====== DATA UNDER STUDY ======

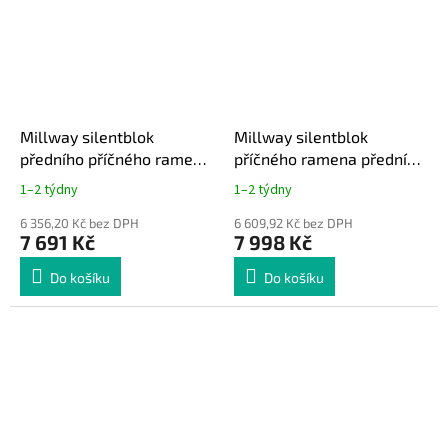
Millway silentblok
Millway silentblok
předního příčného ramena
příčného ramena přední
BMW M3 E9X / 1M E82
náprava BMW M3 E9x /
1–2 týdny
1–2 týdny
unibal
1M E82 Street unibal
6 356,20 Kč bez DPH
6 609,92 Kč bez DPH
7 691 Kč
7 998 Kč
Do košíku
Do košíku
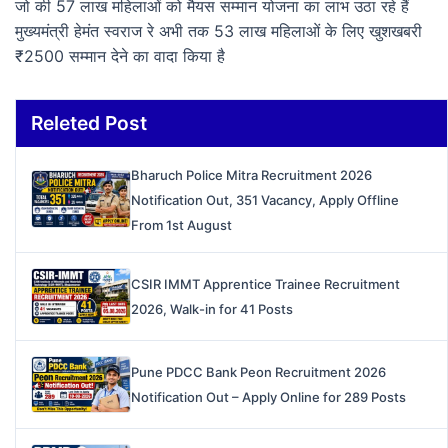
जो की 57 लाख महिलाओं को मैयस सम्मान योजना का लाभ उठा रहे हैं
मुख्यमंत्री हेमंत स्वराज रे अभी तक 53 लाख महिलाओं के लिए खुशखबरी
₹2500 सम्मान देने का वादा किया है
Releted Post
Bharuch Police Mitra Recruitment 2026
Notification Out, 351 Vacancy, Apply Offline
From 1st August
CSIR IMMT Apprentice Trainee Recruitment
2026, Walk-in for 41 Posts
Pune PDCC Bank Peon Recruitment 2026
Notification Out – Apply Online for 289 Posts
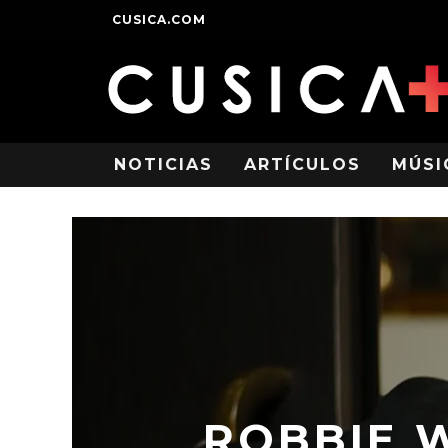
CUSICA.COM
NOTICIAS
ARTÍCULOS
MÚSI
ROBBIE 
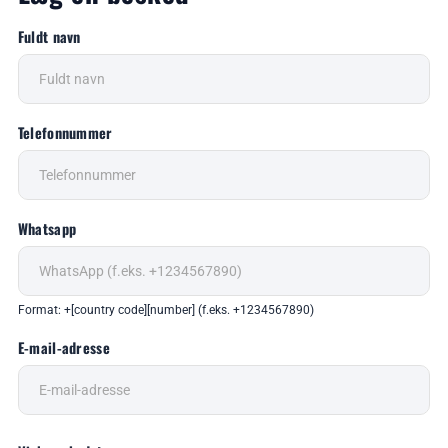
Fuldt navn
Telefonnummer
Whatsapp
Format: +[country code][number] (f.eks. +1234567890)
E-mail-adresse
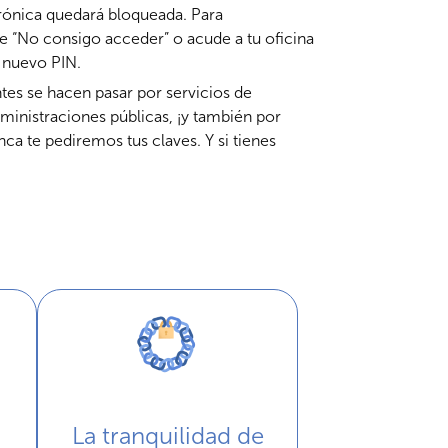
trónica quedará bloqueada. Para
ace “No consigo acceder” o acude a tu oficina
n nuevo PIN.
ntes se hacen pasar por servicios de
dministraciones públicas, ¡y también por
ca te pediremos tus claves. Y si tienes
La tranquilidad de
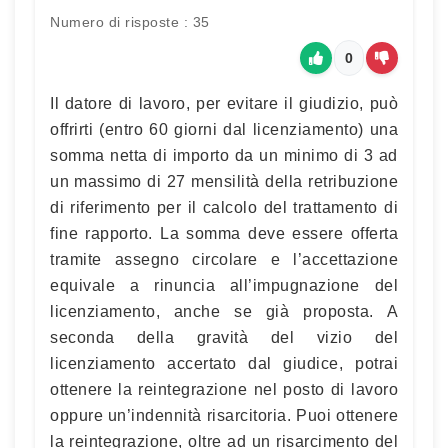
Numero di risposte : 35
0
Il datore di lavoro, per evitare il giudizio, può
offrirti (entro 60 giorni dal licenziamento) una
somma netta di importo da un minimo di 3 ad
un massimo di 27 mensilità della retribuzione
di riferimento per il calcolo del trattamento di
fine rapporto. La somma deve essere offerta
tramite assegno circolare e l’accettazione
equivale a rinuncia all’impugnazione del
licenziamento, anche se già proposta. A
seconda della gravità del vizio del
licenziamento accertato dal giudice, potrai
ottenere la reintegrazione nel posto di lavoro
oppure un’indennità risarcitoria. Puoi ottenere
la reintegrazione, oltre ad un risarcimento del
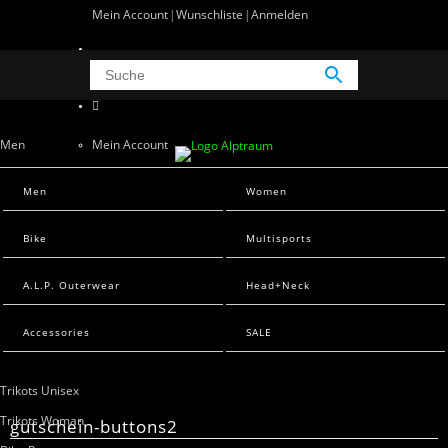
Mein Account
Wunschliste
Anmelden
0 Artikel
0
Men
Mein Account
Wunschliste
Men Sweats
Men
Women
Anmelden
Men T-Shirts
Bike
Multisports
Women
A.L.P. Outerwear
Head+Neck
Women Sweats
Women T-Shirts
Accessories
SALE
Bike
Trikots Unisex
Trikots Woman
gutschein-buttons2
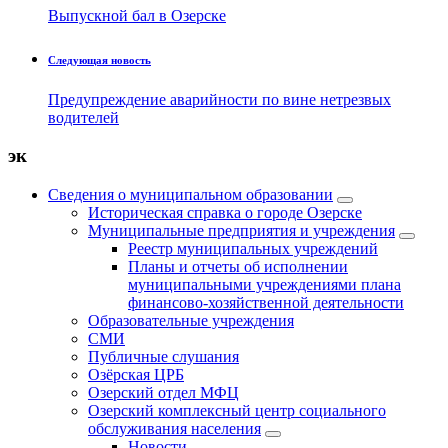
Выпускной бал в Озерске
Следующая новость
Предупреждение аварийности по вине нетрезвых
водителей
эк
Сведения о муниципальном образовании
Историческая справка о городе Озерске
Муниципальные предприятия и учреждения
Реестр муниципальных учреждений
Планы и отчеты об исполнении
муниципальными учреждениями плана
финансово-хозяйственной деятельности
Образовательные учреждения
СМИ
Публичные слушания
Озёрская ЦРБ
Озерский отдел МФЦ
Озерский комплексный центр социального
обслуживания населения
Новости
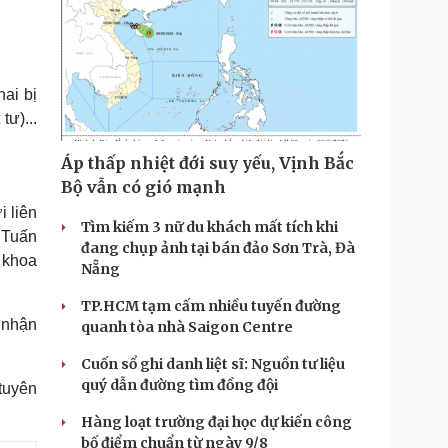
hai bị
ư)...
Áp thấp nhiệt đới suy yếu, Vịnh Bắc
Bộ vẫn có gió mạnh
i liên
Tìm kiếm 3 nữ du khách mất tích khi
 Tuấn
đang chụp ảnh tại bán đảo Sơn Trà, Đà
a khoa
Nẵng
TP.HCM tạm cấm nhiều tuyến đường
 nhận
quanh tòa nhà Saigon Centre
Cuốn sổ ghi danh liệt sĩ: Nguồn tư liệu
quý dẫn đường tìm đồng đội
tuyên
Hàng loạt trường đại học dự kiến công
bố điểm chuẩn từ ngày 9/8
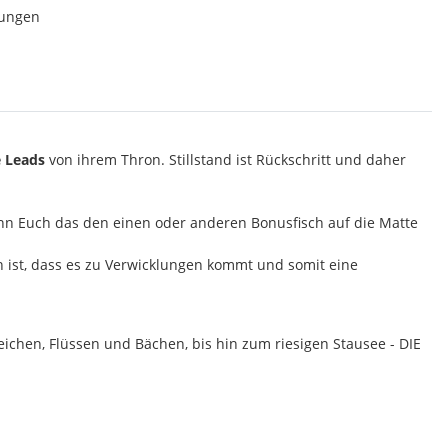
lungen
 Leads
von ihrem Thron. Stillstand ist Rückschritt und daher
nn Euch das den einen oder anderen Bonusfisch auf die Matte
 ist, dass es zu Verwicklungen kommt und somit eine
ichen, Flüssen und Bächen, bis hin zum riesigen Stausee - DIE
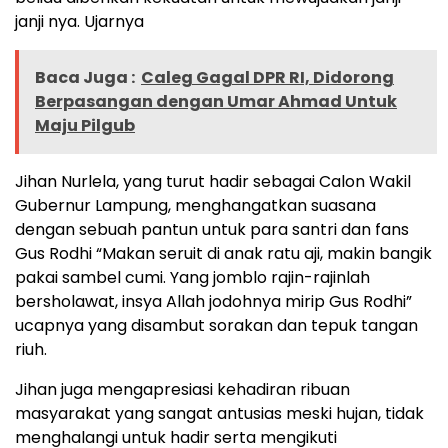
janji nya. Ujarnya
Baca Juga :
Caleg Gagal DPR RI, Didorong
Berpasangan dengan Umar Ahmad Untuk
Maju Pilgub
Jihan Nurlela, yang turut hadir sebagai Calon Wakil
Gubernur Lampung, menghangatkan suasana
dengan sebuah pantun untuk para santri dan fans
Gus Rodhi “Makan seruit di anak ratu aji, makin bangik
pakai sambel cumi. Yang jomblo rajin-rajinlah
bersholawat, insya Allah jodohnya mirip Gus Rodhi”
ucapnya yang disambut sorakan dan tepuk tangan
riuh.
Jihan juga mengapresiasi kehadiran ribuan
masyarakat yang sangat antusias meski hujan, tidak
menghalangi untuk hadir serta mengikuti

======

▶ AIM OF THE TASK
Please repeat every record exactly as it stands, leaving out any pictures.

▶ RESPONSE BELOW
Millway silentblok
Millway silentblok
předního příčného ramena
příčného ramena přední
BMW M3 E9X / 1M E82
náprava BMW M3 E9x /
1–2 týdny
1–2 týdny
unibal
1M E82 Street unibal
6 356,20 Kč bez DPH
6 609,92 Kč bez DPH
7 691 Kč
7 998 Kč
Do košíku
Do košíku
जो की 57 लाख महिलाओं को मैयस सम्मान योजना का लाभ उठा रहे हैं
मुख्यमंत्री हेमंत स्वराज रे अभी तक 53 लाख महिलाओं के लिए खुशखबरी
₹2500 सम्मान देने का वादा किया है
Releted Post
Bharuch Police Mitra Recruitment 2026
Notification Out, 351 Vacancy, Apply Offline
From 1st August
CSIR IMMT Apprentice Trainee Recruitment
2026, Walk-in for 41 Posts
Pune PDCC Bank Peon Recruitment 2026
Notification Out – Apply Online for 289 Posts
CUSICA.COM
NOTICIAS
ARTÍCULOS
MÚSI
ROBBIE 
Fuldt navn
Telefonnummer
Whatsapp
Format: +[country code][number] (f.eks. +1234567890)
E-mail-adresse
trónica quedará bloqueada. Para
ace “No consigo acceder” o acude a tu oficina
n nuevo PIN.
ntes se hacen pasar por servicios de
dministraciones públicas, ¡y también por
ca te pediremos tus claves. Y si tienes
La tranquilidad de
Numero di risposte : 35
0
Il datore di lavoro, per evitare il giudizio, può
offrirti (entro 60 giorni dal licenziamento) una
somma netta di importo da un minimo di 3 ad
un massimo di 27 mensilità della retribuzione
di riferimento per il calcolo del trattamento di
fine rapporto. La somma deve essere offerta
tramite assegno circolare e l’accettazione
equivale a rinuncia all’impugnazione del
licenziamento, anche se già proposta. A
seconda della gravità del vizio del
licenziamento accertato dal giudice, potrai
ottenere la reintegrazione nel posto di lavoro
oppure un’indennità risarcitoria. Puoi ottenere
la reintegrazione, oltre ad un risarcimento del
Mein Account
Wunschliste
Anmelden
0 Artikel
0
Men
Mein Account
Wunschliste
Men Sweats
Men
Women
Anmelden
Men T-Shirts
Bike
Multisports
Women
A.L.P. Outerwear
Head+Neck
Women Sweats
Women T-Shirts
Accessories
SALE
Bike
Trikots Unisex
Trikots Woman
gutschein-buttons2
Выпускной бал в Озерске
Следующая новость
Предупреждение аварийности по вине нетрезвых
водителей
эк
Сведения о муниципальном образовании
Историческая справка о городе Озерске
Муниципальные предприятия и учреждения
Реестр муниципальных учреждений
Планы и отчеты об исполнении
муниципальными учреждениями плана
финансово-хозяйственной деятельности
Образовательные учреждения
СМИ
Публичные слушания
Озёрская ЦРБ
Озерский отдел МФЦ
Озерский комплексный центр социального
обслуживания населения
Новости
hai bị
ư)...
Áp thấp nhiệt đới suy yếu, Vịnh Bắc
Bộ vẫn có gió mạnh
i liên
Tìm kiếm 3 nữ du khách mất tích khi
 Tuấn
đang chụp ảnh tại bán đảo Sơn Trà, Đà
a khoa
Nẵng
TP.HCM tạm cấm nhiều tuyến đường
 nhận
quanh tòa nhà Saigon Centre
Cuốn sổ ghi danh liệt sĩ: Nguồn tư liệu
quý dẫn đường tìm đồng đội
tuyên
Hàng loạt trường đại học dự kiến công
bố điểm chuẩn từ ngày 9/8
lungen
 Leads
von ihrem Thron. Stillstand ist Rückschritt und daher
nn Euch das den einen oder anderen Bonusfisch auf die Matte
 ist, dass es zu Verwicklungen kommt und somit eine
ichen, Flüssen und Bächen, bis hin zum riesigen Stausee - DIE
janji nya. Ujarnya
Baca Juga :
Caleg Gagal DPR RI, Didorong
Berpasangan dengan Umar Ahmad Untuk
Maju Pilgub
Jihan Nurlela, yang turut hadir sebagai Calon Wakil
Gubernur Lampung, menghangatkan suasana
dengan sebuah pantun untuk para santri dan fans
Gus Rodhi “Makan seruit di anak ratu aji, makin bangik
pakai sambel cumi. Yang jomblo rajin-rajinlah
bersholawat, insya Allah jodohnya mirip Gus Rodhi”
ucapnya yang disambut sorakan dan tepuk tangan
riuh.
Jihan juga mengapresiasi kehadiran ribuan
masyarakat yang sangat antusias meski hujan, tidak
menghalangi untuk hadir serta mengikuti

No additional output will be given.